Here is my sample script:
#!/bin/bash
function error ()
{
echo "An error has occured: $1"
exit 1
}
function do_sth ()
{
if [ $1 -eq 0 ]; then
error "First param must be greater than 0!"
else
echo "OK!"
fi
}
RESULT=`do_sth 0`
echo "This line should never be printed"
How can I immediately terminate the script in the error() function?
The problem with command substitution is, that a subshell is started to execute do_sth. exit 1 then terminates this subshell and not the main bash.
You can work around this by appending || exit $?, which exits with the exit code from the command substitution
RESULT=`do_sth 0` || exit $?
If you want to show the error message, redirect it to stderr
echo "An error has occured: $1" >&2
RESULT=`do_sth 0` || exit $?
then
echo "An error has occured: $1" >&2
There's no way to avoid the fact that the subshell cannot make the parent terminate directly: the parent will have to evaluate the value returned from the subshell. A common technique is to trap exit and print an error message in the trap function. Since you are generating the error message in a subshell, you cannot simply assign the message to a variable as otherwise might be done, but you can use the filesystem. Please note that this idea is really silly, and it is much cleaner to simply write error messages to stderr. That's what it is for, and that's why it is inherited by children. Something like:
#!/bin/sh
trap final 0 2 15
# Create a temporary file to store error messages. This is a terrible
# idea: it would be much better to simply write error messages to stderr,
# but this code is attempting to demonstrate the technique of having the
# parent print the message. Perhaps it would do better to serve as an example
# of why reporting your children's mistakes is a bad idea. The children
# should be responsible for reporting their own errors. Doing so is easy,
# since they inherit file descriptor 2 from their parent.
errmsg=$( mktemp xxxxx )
final() {
test "$?" = 0 || cat $errmsg
rm -f $errmsg
} >&2
# Must emphasize one more time that this is a silly idea.
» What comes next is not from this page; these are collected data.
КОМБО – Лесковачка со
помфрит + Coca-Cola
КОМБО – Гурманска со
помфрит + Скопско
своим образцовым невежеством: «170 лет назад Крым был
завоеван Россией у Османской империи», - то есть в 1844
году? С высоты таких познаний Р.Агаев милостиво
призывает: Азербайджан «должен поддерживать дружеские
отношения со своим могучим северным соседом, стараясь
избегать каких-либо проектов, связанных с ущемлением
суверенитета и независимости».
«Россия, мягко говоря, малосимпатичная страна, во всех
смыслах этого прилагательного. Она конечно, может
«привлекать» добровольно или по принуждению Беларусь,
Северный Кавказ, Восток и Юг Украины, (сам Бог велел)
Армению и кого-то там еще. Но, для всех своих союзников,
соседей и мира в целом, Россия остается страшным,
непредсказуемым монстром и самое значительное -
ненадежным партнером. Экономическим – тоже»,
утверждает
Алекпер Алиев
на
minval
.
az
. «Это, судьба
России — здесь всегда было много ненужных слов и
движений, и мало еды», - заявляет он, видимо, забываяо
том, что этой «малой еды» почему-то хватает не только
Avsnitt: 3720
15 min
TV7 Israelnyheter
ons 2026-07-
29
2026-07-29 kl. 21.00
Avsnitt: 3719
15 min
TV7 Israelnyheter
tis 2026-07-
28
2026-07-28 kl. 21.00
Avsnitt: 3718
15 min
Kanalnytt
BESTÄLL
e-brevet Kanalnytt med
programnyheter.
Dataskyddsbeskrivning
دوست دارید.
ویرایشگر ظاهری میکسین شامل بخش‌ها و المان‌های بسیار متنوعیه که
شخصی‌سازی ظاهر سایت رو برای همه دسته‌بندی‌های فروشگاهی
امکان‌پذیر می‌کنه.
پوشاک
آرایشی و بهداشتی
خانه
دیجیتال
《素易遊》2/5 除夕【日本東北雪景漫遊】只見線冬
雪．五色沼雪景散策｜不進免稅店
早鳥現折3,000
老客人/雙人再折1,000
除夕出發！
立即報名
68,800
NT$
The error
# function ought to be writing to stderr: eg echo "error: $*" >&2
error() { echo "error: $*" > $errmsg; exit 1; }
do_sth() {
if test "$1" -eq 0; then
error "First param must be greater than 0!"
else
echo "OK!"
fi
}
result=$( do_sth 0 ) || exit 1
echo not printed
It seems the (clever) answer is on another question's top answer by #FatalError, here on so
This should work...
#!/bin/bash
trap "exit 1" 50 #exit process after receiving signal 50.
function myerror ()
{
echo "An error has occured: $1" >&2
}
function do_sth ()
{
if [ $1 -eq 0 ]; then
myerror "First param must be greater than 0!"
kill -50 $(ps --pid $$ -opid=) #uncommon signal 50 is used.
else
echo "OK!"
fi
}
RESULT=`do_sth 1`
echo $RESULT
RESULT=`do_sth 0`
echo $RESULT
echo "This line should never be printed"